Efficient guest-based replication makes it possible to create a shared-nothing, hardware-agnostic storage cluster in a vSphere environment without the need for—or limitations of—raw device mapping. As shown in the diagram, different VMDKs are attached to different VMs in a multi-site N-node cluster using each VM’s independent storage. Some of these solutions also make it possible to implement LAN/ WAN-optimized block-level replication in either a synchronous or asynchronous manner. In effect, these solutions are capable of creating a RAID 1 mirror across the network, automatically changing the direction of the data replication (source and tar- get) as needed after failover and failback.

These shared-nothing (SANless) clusters provide a cost-effective way to create high-availability vSphere clusters without the need for raw device mapping or the limitations that raw device mapping imposes. SANless clustering software is hardware-agnostic; any storage device or subsystem is presented to the Windows operating system as a block-level device, and appears in Windows Disk Management as a drive letter for use by any application. Most data replication software also integrates with WSFC to enable administrators to configure high-availability storage clusters using this familiar Windows feature, while avoiding the use of shared storage as a potential single point of failure. Once configured, the software automatically synchronizes the local storage in two or more servers (in one or more data centers), making them appear to WSFC as a local or shared storage device.
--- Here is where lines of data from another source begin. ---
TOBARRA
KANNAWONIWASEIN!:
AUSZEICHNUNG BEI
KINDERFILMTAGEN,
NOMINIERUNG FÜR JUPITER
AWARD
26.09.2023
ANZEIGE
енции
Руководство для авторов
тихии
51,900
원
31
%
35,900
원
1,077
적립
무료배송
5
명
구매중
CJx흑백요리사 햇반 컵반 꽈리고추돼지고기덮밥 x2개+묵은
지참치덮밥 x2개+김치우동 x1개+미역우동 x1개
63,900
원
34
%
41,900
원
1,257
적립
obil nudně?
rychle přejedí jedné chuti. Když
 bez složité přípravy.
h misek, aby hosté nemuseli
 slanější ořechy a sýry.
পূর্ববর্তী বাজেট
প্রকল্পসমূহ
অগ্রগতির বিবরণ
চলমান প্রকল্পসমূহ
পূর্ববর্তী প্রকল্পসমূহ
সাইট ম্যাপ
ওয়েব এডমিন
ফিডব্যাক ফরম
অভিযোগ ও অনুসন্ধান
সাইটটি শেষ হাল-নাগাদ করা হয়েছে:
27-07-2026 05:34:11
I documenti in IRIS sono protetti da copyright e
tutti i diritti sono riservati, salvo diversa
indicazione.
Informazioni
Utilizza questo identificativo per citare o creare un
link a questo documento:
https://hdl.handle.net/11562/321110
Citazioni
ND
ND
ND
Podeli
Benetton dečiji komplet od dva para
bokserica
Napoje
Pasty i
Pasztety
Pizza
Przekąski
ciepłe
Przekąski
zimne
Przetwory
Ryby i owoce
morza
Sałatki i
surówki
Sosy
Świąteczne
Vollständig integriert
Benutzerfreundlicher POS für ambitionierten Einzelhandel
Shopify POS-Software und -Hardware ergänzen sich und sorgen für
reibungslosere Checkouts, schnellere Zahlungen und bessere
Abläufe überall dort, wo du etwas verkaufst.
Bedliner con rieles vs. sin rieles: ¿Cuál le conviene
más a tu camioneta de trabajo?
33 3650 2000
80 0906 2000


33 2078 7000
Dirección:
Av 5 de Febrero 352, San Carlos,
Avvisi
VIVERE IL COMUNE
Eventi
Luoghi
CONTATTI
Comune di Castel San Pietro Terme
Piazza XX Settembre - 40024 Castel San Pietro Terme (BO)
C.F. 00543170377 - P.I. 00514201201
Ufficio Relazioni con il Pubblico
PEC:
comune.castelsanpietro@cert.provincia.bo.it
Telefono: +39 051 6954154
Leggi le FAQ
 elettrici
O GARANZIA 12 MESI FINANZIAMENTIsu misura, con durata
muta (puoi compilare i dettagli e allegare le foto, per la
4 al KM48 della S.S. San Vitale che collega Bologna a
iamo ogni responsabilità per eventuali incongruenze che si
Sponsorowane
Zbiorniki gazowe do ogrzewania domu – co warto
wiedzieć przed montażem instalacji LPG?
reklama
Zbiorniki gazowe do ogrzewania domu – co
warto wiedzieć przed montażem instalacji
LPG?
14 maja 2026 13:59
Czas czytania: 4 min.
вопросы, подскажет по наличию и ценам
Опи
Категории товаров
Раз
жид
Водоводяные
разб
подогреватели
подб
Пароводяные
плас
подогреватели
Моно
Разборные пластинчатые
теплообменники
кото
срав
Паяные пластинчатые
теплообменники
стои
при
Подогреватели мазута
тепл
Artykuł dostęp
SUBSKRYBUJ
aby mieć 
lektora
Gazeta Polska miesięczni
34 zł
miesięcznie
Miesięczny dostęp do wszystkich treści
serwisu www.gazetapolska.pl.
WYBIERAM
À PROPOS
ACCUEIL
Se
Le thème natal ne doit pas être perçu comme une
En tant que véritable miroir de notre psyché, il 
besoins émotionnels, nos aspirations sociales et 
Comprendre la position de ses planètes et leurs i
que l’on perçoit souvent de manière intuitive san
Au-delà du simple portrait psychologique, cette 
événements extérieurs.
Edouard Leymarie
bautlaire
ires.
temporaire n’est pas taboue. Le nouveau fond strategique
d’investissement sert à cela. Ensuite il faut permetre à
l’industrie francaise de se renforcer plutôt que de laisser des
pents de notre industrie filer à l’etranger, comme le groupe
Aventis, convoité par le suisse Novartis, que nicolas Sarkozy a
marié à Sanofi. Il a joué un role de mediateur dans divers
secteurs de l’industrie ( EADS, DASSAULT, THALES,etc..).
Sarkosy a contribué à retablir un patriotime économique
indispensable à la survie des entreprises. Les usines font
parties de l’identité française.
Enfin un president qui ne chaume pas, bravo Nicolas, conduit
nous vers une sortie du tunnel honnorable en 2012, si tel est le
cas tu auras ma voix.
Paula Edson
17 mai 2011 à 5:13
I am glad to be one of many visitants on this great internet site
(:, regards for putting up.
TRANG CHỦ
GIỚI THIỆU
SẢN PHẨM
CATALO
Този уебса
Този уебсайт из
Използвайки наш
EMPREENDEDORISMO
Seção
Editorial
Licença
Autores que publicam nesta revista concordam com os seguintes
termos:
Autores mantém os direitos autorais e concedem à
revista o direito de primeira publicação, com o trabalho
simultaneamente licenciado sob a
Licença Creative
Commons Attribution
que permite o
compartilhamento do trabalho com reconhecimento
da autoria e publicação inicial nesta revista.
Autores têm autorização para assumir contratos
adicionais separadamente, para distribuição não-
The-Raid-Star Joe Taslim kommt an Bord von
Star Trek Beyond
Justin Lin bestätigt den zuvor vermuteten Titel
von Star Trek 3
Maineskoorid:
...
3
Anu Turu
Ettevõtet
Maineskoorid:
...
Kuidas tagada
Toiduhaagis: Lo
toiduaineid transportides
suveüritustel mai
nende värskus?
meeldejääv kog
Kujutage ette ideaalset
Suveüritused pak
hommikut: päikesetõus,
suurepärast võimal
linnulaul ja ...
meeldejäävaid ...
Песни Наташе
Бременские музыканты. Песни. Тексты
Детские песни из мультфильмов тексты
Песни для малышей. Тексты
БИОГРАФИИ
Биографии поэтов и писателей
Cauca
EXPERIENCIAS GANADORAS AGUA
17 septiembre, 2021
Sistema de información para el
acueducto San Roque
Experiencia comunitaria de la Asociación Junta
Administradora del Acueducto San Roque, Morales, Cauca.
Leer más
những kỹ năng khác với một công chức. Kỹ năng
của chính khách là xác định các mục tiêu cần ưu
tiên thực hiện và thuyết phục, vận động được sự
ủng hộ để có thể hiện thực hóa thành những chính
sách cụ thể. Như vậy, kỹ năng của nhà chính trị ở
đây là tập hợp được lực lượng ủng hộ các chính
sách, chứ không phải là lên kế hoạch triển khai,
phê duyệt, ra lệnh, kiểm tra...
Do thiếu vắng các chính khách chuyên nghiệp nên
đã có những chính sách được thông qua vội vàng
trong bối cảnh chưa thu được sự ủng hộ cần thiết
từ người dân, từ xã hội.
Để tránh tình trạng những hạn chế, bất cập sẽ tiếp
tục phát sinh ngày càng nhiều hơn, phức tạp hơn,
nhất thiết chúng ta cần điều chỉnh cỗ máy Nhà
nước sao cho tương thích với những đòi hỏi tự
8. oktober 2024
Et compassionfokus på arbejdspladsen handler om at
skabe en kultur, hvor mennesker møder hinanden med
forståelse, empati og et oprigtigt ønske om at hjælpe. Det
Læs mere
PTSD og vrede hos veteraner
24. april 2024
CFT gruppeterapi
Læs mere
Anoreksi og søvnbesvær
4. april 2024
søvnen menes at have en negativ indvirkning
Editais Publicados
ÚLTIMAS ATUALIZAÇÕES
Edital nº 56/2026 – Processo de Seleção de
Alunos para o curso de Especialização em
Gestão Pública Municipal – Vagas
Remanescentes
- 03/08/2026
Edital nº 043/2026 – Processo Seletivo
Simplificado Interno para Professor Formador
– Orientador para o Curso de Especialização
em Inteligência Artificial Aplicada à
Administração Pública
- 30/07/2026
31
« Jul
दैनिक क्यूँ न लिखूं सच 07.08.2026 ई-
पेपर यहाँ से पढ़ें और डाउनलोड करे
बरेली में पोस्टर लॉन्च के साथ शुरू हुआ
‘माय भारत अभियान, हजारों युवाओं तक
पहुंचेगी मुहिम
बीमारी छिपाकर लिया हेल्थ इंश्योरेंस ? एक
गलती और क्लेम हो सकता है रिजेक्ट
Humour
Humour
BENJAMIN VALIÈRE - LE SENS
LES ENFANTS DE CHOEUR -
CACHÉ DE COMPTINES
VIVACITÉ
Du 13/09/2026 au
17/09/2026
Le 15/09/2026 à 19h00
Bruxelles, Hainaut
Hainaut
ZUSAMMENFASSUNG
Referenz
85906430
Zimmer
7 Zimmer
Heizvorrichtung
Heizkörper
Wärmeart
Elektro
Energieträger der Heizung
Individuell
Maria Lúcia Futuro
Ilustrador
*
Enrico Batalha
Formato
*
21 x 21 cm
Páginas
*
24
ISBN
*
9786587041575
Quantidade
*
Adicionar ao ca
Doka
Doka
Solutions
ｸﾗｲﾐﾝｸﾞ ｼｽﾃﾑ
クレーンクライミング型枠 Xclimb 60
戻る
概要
In addition to high availability, most SLAs also have a requirement for high performance. And here, too, data replication software is capable of delivering superior results, especially for highly transactional applications such as SQL Server that require very high I/O operations per second.

Part of the performance advantage derives from being hardware-agnostic, which facilitates the use of direct-attached storage, optionally with solid state drives, that is far faster than network-attached storage or a SAN.

Performance is enhanced ever further by the way replication software integrates with the Windows file system. As writes occur on the primary server, the driver, which sits immediately below NTFS, writes one copy of the block to the local VMDK and another copy simultaneously across the network to the VMDK on the remote secondary server. The throughput performance achieved can be truly impressive. Testing has shown that data replication software is able to deliver SQL Server transactional throughput far higher than with AlwaysOn Availability Group replication and nearly as high as storage configurations not protected with any data replication or mirroring.

Data replication software approaches can have other advantages as well. For example, those that use block-level replication technology that is fully integrated with WSFC are able to protect the entire SQL Server instance, including the database, logons, and SQL agent jobs—all in an integrated fashion. Contrast this approach with AlwaysOn Availability Groups, which failover only user-defined databases, and require IT staff to manage every cluster node separately and manually.

High availability and high performance without the high cost of SQL Server Enterprise Edition and without the limitations imposed by raw device mapping—it’s why data replication software has a role to  play in virtually every virtualized data center.